Since early 2000 when internationalized domain name (IDN) gained traction, people have had more choices on the characters to use for creating Internet domain names. Extending character choices beyond ASCII to Unicode provides the needed coverage for most of the world's writing systems. Unfortunately, the IDN mechanism also put Internet users at risk of homograph attacks as many Unicode characters have strikingly similar or close visual appearance to ASCII characters. For example, through the clever choices of Unicode characters, anyone can create an "infoblox.com" domain, which looks indistinguishable from the legitimate ASCII-only "infoblox.com". The former domain is called a homograph or homoglyph, and the latter a target. The homograph in the example is using the Cyrillic small letter "o" instead of the ASCII "o". Attackers exploit such visual ambiguity or semblance existing with many Unicode characters to create homographs that impersonate priced targets. Homograph domains damage the reputation of targets and pose a threat to users that visit them. Moreover, these attacks can be employed in various types of phishing scams to steal sensitive information or to gain access to protected resources.

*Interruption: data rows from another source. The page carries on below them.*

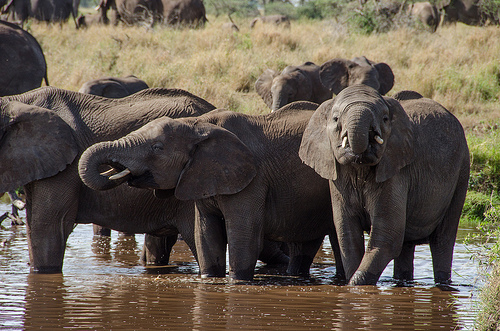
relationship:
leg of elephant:
[217, 191, 266, 277] [77, 99, 330, 269]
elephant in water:
[298, 84, 475, 288] [99, 269, 273, 329]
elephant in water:
[77, 99, 345, 280] [99, 269, 273, 329]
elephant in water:
[18, 81, 108, 281] [99, 269, 273, 329]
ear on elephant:
[298, 98, 342, 182] [298, 84, 473, 284]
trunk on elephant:
[72, 135, 147, 195] [77, 99, 330, 269]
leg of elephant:
[330, 194, 368, 281] [298, 84, 473, 284]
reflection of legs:
[393, 287, 458, 328] [332, 218, 459, 288]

In this talk, we will introduce DNS homograph attacks and provide some highlights of relevant background work to detect them. We will then describe how we trained and fielded a machine learning classifier for homographs detection, and share examples of homographs caught in the wild over several months of passive DNS data.

Femi Olumofin is currently a senior member of the data science and analytics team at Infoblox in the San Francisco Bay Area. He has made contributions to research and development in the areas of privacy enhancing technologies, security, applied cryptography, big data analytics, and machine learning. He holds a Ph.D. in Computer Science from the University of Waterloo in Canada.

Connect:

@femiolumofin

Chhaya Choudhary is currently working as a Data Scientist at Infoblox, Tacoma. She recently graduated with Master's degree in Computer Science from the University of Washington. She has worked on solving challenging data problems involving malware detection and classification using Machine Learning and Deep Learning techniques. She has multiple accepted publications in the field of cybersecurity using AI/ML. Her masters thesis was about evaluating state-of-the-art DGA classifiers against adversarial examples using autoencoders and Generative Adversarial Networks.

Connect:

@chhaya_UW

Panel: Adversarial AI: Perspectives from Academia and Industry

Monday, 5:00 pm–5:30 pm

Moderator: Sadia Afroz, International Computer Science Institute (ICSI)

Panelists: Rajarshi Gupta, Avast Software; Carmela Troncoso, EPFL

Rajarshi Gupta is the Head of AI at Avast Software, one of the largest consumer security companies in the world. He has a Ph.D. in EECS from UC Berkeley and has built a unique expertise at the intersection of artificial intelligence, cybersecurity, and networking. Prior to joining Avast, Rajarshi worked for many years at Qualcomm Research, where he created 'Snapdragon Smart Protect', the first-ever product to achieve On-Device Machine Learning for Security. Rajarshi loves to solve innovative problems and has authored over 200 issued U.S. Patents.

Carmela Troncoso is an Assistant Professor at EPFL where she leads the Security and Privacy Engineering (SPRING) Laboratory. Her research focuses on privacy protection, with particular focus on developing systematic means to build privacy-preserving systems and evaluate these system's information leakage.

5:30 pm–5:35 pm

Closing Remarks

Program Co-Chairs: Rachel Greenstadt, New York University, and Aleatha Parker-Wood, Humu

5:45 pm–6:45 pm

Monday Happy Hour

Terra Courtyard

Sponsored by Carnegie Mellon University Privacy Engineering
Mingle with other attendees while enjoying snacks and beverages. Attendees of all co-located events taking place on Monday are welcome.